[Records from a data collection]
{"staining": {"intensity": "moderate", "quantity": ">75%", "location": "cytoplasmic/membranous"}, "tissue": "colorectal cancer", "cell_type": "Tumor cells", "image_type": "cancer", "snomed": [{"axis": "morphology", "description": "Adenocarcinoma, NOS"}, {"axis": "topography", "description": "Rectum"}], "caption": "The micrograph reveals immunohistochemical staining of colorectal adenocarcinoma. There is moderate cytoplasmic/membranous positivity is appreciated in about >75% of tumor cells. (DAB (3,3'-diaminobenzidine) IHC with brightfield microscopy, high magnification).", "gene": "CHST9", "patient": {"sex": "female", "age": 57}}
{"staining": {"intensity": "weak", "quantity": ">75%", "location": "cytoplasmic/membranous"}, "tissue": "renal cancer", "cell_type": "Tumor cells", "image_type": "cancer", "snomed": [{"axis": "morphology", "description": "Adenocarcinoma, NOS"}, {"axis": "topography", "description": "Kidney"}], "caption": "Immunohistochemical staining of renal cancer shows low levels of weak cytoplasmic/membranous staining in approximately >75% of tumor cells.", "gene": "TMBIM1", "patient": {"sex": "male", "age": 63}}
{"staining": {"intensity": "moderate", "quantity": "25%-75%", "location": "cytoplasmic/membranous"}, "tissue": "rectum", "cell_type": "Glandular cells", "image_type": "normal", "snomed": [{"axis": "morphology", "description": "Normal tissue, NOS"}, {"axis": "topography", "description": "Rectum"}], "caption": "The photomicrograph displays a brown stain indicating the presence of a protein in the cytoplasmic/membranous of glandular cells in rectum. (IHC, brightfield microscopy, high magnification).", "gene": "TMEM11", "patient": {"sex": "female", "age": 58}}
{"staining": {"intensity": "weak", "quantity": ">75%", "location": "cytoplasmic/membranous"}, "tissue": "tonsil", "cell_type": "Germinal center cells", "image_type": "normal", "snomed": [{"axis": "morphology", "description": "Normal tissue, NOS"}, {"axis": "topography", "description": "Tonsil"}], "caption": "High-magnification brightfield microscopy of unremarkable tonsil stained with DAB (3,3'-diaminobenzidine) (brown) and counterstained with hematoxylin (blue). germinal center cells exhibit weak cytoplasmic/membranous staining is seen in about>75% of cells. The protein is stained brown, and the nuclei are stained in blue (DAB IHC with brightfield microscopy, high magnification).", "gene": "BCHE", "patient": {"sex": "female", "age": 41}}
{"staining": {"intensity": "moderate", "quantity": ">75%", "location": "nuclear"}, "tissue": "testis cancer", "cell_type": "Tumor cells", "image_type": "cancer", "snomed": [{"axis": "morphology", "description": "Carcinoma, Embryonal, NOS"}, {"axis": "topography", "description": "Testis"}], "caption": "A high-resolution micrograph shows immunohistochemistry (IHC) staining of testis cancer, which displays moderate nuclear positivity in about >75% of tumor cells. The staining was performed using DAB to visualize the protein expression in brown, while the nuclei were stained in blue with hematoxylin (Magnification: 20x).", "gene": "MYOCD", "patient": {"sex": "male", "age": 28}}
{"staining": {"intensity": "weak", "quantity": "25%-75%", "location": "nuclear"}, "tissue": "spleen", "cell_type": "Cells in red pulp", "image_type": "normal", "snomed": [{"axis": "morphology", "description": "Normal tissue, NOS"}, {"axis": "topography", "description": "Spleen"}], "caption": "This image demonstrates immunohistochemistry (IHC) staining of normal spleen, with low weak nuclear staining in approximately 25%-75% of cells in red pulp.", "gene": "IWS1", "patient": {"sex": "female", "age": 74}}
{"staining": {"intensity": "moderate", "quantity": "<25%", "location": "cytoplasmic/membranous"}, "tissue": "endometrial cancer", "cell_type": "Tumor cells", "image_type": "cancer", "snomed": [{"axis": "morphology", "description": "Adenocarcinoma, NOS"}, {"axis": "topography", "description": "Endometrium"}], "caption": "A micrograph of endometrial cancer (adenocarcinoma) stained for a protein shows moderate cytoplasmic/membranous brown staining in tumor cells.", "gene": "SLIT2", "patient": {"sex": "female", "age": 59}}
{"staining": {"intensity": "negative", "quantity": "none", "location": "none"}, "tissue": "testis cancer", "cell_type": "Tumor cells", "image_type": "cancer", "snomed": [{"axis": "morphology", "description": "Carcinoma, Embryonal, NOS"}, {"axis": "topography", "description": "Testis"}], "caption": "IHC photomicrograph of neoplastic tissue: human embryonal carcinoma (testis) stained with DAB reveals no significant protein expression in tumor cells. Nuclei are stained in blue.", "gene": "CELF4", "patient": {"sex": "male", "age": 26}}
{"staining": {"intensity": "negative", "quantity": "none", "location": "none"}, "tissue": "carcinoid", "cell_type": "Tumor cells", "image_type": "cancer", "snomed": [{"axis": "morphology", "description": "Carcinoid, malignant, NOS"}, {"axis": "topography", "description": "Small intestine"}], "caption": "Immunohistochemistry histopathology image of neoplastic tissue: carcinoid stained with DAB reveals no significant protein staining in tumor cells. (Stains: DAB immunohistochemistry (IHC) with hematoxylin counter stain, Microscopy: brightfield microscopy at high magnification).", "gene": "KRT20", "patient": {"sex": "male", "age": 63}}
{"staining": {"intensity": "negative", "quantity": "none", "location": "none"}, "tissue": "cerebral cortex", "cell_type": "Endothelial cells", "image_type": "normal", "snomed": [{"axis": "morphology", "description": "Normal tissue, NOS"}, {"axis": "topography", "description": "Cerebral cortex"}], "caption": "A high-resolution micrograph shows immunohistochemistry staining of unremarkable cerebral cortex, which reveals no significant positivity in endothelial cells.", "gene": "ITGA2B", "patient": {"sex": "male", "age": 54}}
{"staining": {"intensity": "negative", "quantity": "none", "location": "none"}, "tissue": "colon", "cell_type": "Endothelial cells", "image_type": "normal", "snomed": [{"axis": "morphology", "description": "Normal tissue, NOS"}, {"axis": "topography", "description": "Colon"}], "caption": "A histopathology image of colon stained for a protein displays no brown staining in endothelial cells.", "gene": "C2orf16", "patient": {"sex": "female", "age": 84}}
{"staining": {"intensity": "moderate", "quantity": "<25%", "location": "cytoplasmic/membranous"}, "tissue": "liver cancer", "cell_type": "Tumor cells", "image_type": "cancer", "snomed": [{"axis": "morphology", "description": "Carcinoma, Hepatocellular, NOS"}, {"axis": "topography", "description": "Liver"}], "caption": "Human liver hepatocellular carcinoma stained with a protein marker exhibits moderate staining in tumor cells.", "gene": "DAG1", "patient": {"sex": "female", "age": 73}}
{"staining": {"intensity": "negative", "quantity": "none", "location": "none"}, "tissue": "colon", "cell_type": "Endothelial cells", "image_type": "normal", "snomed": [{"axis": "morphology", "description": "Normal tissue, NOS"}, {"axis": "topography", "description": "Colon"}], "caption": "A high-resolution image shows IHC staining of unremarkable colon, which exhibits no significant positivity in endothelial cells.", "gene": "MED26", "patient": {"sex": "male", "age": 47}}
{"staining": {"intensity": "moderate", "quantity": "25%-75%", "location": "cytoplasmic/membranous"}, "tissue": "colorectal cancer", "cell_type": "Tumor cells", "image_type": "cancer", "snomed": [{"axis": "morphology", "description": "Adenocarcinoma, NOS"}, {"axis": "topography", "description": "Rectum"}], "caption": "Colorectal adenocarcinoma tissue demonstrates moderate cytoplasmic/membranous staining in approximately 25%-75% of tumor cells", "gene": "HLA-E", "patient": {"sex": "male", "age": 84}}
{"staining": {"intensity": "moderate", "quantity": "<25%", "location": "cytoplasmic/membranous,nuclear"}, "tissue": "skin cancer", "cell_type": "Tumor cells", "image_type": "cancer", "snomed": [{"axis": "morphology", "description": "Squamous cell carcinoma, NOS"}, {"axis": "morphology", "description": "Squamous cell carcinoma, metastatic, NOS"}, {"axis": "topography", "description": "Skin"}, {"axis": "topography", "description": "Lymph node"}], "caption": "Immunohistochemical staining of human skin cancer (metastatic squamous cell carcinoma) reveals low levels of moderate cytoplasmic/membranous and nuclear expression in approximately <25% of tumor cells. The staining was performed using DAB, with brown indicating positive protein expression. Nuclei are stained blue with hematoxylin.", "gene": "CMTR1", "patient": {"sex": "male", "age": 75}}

What is expected — Using the entries above, repeat only the lines from the one containing "image of neoplastic" through the one containing "shows immunohistochemistry staining", end lines included.

Solution to this problem —
{"staining": {"intensity": "negative", "quantity": "none", "location": "none"}, "tissue": "carcinoid", "cell_type": "Tumor cells", "image_type": "cancer", "snomed": [{"axis": "morphology", "description": "Carcinoid, malignant, NOS"}, {"axis": "topography", "description": "Small intestine"}], "caption": "Immunohistochemistry histopathology image of neoplastic tissue: carcinoid stained with DAB reveals no significant protein staining in tumor cells. (Stains: DAB immunohistochemistry (IHC) with hematoxylin counter stain, Microscopy: brightfield microscopy at high magnification).", "gene": "KRT20", "patient": {"sex": "male", "age": 63}}
{"staining": {"intensity": "negative", "quantity": "none", "location": "none"}, "tissue": "cerebral cortex", "cell_type": "Endothelial cells", "image_type": "normal", "snomed": [{"axis": "morphology", "description": "Normal tissue, NOS"}, {"axis": "topography", "description": "Cerebral cortex"}], "caption": "A high-resolution micrograph shows immunohistochemistry staining of unremarkable cerebral cortex, which reveals no significant positivity in endothelial cells.", "gene": "ITGA2B", "patient": {"sex": "male", "age": 54}}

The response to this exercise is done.